By Don Lynch
From the April 30, 1956 edition of The Argus-Observer
This is the mid-point of spring, the end of capricious April, the beginning of May gardening, the advent of fishing season, a time when we start to enjoy a full schedule of outdoor activities.
Our spring is a hussy whose pulchritude is full of realism. As you watch you see her pretty places one by one obscure the scars of previous times. The new leaf, the new sprout, the new bud among the old thorns break forth with their promise of a whole new cycle of living and tantalize the senses with the poignancy of beauty in forgotten places as they retell the eternal message of the annual rebirth of life in spring.
Just now half through her time spring has a delicate charm quite different from the rich, deep, beauty of colorful autumn.
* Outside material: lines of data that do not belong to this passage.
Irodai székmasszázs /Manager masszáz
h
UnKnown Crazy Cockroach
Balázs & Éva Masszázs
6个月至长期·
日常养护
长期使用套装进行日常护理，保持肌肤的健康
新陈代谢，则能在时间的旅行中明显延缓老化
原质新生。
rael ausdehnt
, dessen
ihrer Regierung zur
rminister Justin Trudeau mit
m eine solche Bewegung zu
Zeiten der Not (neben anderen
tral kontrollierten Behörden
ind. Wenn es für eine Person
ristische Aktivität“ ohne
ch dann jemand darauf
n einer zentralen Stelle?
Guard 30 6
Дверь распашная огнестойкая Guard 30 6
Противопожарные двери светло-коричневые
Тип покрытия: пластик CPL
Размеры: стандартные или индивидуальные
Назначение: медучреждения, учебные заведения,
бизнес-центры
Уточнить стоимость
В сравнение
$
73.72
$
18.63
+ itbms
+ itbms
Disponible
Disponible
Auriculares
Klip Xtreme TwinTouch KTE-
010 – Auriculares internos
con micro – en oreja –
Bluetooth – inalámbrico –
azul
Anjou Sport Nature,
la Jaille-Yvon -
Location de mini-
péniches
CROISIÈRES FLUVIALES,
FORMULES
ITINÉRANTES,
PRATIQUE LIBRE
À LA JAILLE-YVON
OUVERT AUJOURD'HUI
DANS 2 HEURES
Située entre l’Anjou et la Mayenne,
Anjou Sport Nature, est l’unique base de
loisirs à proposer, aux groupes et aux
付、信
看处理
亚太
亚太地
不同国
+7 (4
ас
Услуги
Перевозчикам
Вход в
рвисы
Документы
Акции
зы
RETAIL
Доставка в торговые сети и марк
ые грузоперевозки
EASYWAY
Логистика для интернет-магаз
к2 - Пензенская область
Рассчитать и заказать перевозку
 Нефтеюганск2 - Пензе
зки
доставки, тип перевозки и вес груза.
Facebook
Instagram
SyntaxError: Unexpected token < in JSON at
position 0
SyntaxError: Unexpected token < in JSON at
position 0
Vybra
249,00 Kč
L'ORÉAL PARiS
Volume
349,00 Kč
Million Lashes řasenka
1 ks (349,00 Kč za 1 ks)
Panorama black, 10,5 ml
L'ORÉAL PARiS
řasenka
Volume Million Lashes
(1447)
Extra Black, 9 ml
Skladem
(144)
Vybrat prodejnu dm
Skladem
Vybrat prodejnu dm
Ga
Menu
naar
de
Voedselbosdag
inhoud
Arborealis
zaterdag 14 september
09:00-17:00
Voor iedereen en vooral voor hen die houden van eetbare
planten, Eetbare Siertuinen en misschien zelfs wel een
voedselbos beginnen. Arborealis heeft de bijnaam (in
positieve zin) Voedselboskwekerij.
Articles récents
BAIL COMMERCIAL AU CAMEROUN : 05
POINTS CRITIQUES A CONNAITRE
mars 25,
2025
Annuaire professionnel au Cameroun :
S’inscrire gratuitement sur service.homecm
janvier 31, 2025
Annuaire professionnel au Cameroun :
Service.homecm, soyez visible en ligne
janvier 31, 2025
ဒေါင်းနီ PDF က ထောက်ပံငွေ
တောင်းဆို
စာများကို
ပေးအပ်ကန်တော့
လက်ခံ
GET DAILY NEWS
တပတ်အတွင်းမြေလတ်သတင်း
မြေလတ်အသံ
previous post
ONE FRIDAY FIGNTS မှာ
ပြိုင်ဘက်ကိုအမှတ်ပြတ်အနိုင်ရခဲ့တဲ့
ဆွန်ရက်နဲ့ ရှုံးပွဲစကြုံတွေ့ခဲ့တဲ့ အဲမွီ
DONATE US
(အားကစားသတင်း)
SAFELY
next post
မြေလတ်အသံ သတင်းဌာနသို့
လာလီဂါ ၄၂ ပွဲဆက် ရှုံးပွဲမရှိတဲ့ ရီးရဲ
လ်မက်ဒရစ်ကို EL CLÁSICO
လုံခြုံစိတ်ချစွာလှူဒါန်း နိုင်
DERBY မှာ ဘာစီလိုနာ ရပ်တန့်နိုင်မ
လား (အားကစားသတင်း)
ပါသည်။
Now tulips brighten the flower beds, purple lilacs spread perfume, apple blossoms fill the orchards and flowering trees dot well-kept yards.
The roadsides border the fields and the unfarmed hills crown the horizon with alovely carpet of green that shines for a few days each spring, then turns to the dry brown of dead grass. Just now this passing green is in full splendor as the tender grass reaches up to cover last year’s old, dry growth. This gives our landscape an all-over greenness that it has at no other time of year.
The fields themselves have a smooth uniformity that will disappear with growth. Now their landscape forms a patchwork carpet of a thousand hues of green overlaid with a pattern of trees that carry the delicacy of first leaves, giving a soft, sometimes chartreuse hue of green, soon to become richer and darker as the leaves reach full size and color.
Where is nature is there a softer landscape than a little valley of alfalfa grown just enough for full cover and resting under an overcast of scattered clouds that lets the shafts of sunlight to the ground in a mottled pattern? There you see more shades of green than are seen in a modern household paint chart.
So far this has been a good spring in this land of ourse with more April warmth than we generally get and with the promise of abundant water melting from deep snow packs in the mountains.
In this once desolate desert region, made habitable by the hands of men, often spring is a desolate season. It lacks the soft moisture of springtime in the lovely coastal areas.
Winter sometimes carries on and on ‘til summer breaks forth overnight and we wonder, “Where was spring?”
Not so this year. We’ve had a lovely early spring. We may have heat in our homes for Memorial Day and again on the Fourth of July as we sometimes do in this eccentric climate. But in between there’ll be warm and lovely days, days for fishing or farming or gardening or golfing or whatever one likes to do.
(Editor’s note: The weather in the Ontario area was sunny, expected to go to a high in the mid-seventies and to a low of about fifty degrees on April 28, 2008, the day this was posted.)